- _Work to be completed_
Leave the pictures out. Return the rest of the listing below exactly.
### Provided information
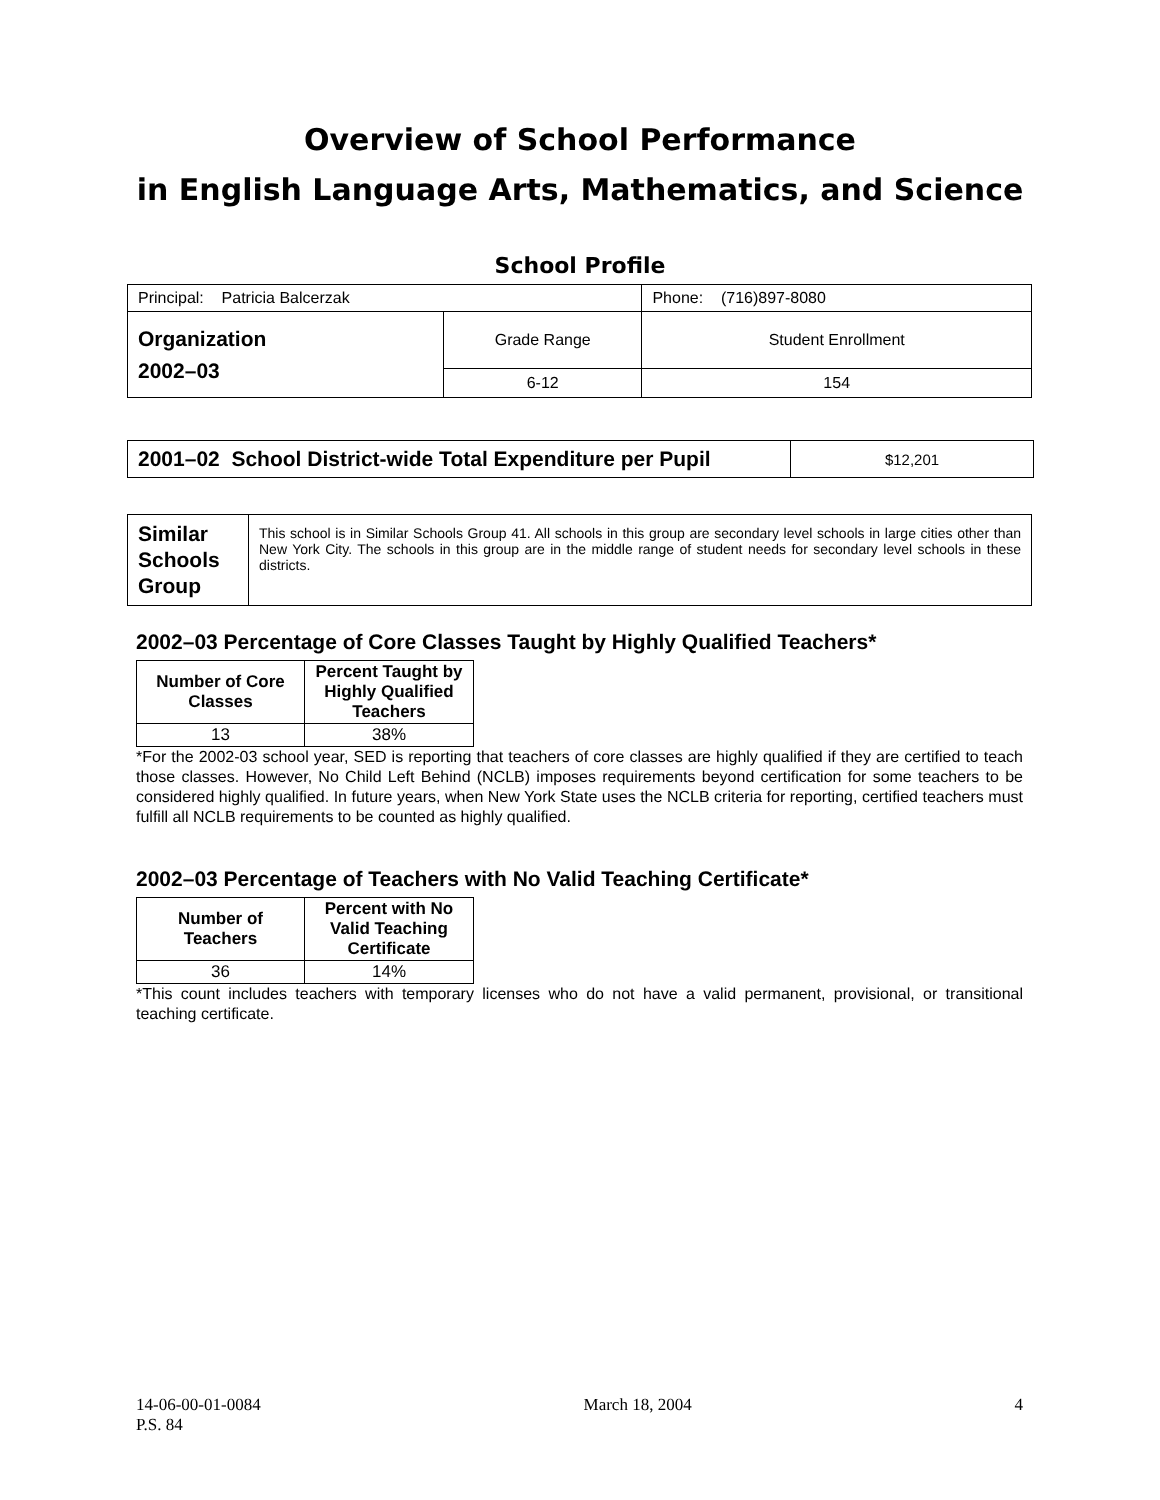Overview of School Performance
in English Language Arts, Mathematics, and Science
School Profile
| Principal: Patricia Balcerzak | | Phone: (716)897-8080 |
| Organization 2002–03 | Grade Range | Student Enrollment |
| | 6-12 | 154 |
| 2001–02 School District-wide Total Expenditure per Pupil | $12,201 |
| Similar Schools Group | This school is in Similar Schools Group 41. All schools in this group are secondary level schools in large cities other than New York City. The schools in this group are in the middle range of student needs for secondary level schools in these districts. |
2002–03 Percentage of Core Classes Taught by Highly Qualified Teachers*
| Number of Core Classes | Percent Taught by Highly Qualified Teachers |
| --- | --- |
| 13 | 38% |
*For the 2002-03 school year, SED is reporting that teachers of core classes are highly qualified if they are certified to teach those classes. However, No Child Left Behind (NCLB) imposes requirements beyond certification for some teachers to be considered highly qualified. In future years, when New York State uses the NCLB criteria for reporting, certified teachers must fulfill all NCLB requirements to be counted as highly qualified.
2002–03 Percentage of Teachers with No Valid Teaching Certificate*
| Number of Teachers | Percent with No Valid Teaching Certificate |
| --- | --- |
| 36 | 14% |
*This count includes teachers with temporary licenses who do not have a valid permanent, provisional, or transitional teaching certificate.
14-06-00-01-0084
P.S. 84
March 18, 2004 4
######
- _Result of the exercise_
Overview of School Performance
in English Language Arts, Mathematics, and Science
School Profile
| Principal: Patricia Balcerzak | | Phone: (716)897-8080 |
| Organization 2002–03 | Grade Range | Student Enrollment |
| | 6-12 | 154 |
| 2001–02 School District-wide Total Expenditure per Pupil | $12,201 |
| Similar Schools Group | This school is in Similar Schools Group 41. All schools in this group are secondary level schools in large cities other than New York City. The schools in this group are in the middle range of student needs for secondary level schools in these districts. |
2002–03 Percentage of Core Classes Taught by Highly Qualified Teachers*
| Number of Core Classes | Percent Taught by Highly Qualified Teachers |
| --- | --- |
| 13 | 38% |
*For the 2002-03 school year, SED is reporting that teachers of core classes are highly qualified if they are certified to teach those classes. However, No Child Left Behind (NCLB) imposes requirements beyond certification for some teachers to be considered highly qualified. In future years, when New York State uses the NCLB criteria for reporting, certified teachers must fulfill all NCLB requirements to be counted as highly qualified.
2002–03 Percentage of Teachers with No Valid Teaching Certificate*
| Number of Teachers | Percent with No Valid Teaching Certificate |
| --- | --- |
| 36 | 14% |
*This count includes teachers with temporary licenses who do not have a valid permanent, provisional, or transitional teaching certificate.
14-06-00-01-0084
P.S. 84
March 18, 2004 4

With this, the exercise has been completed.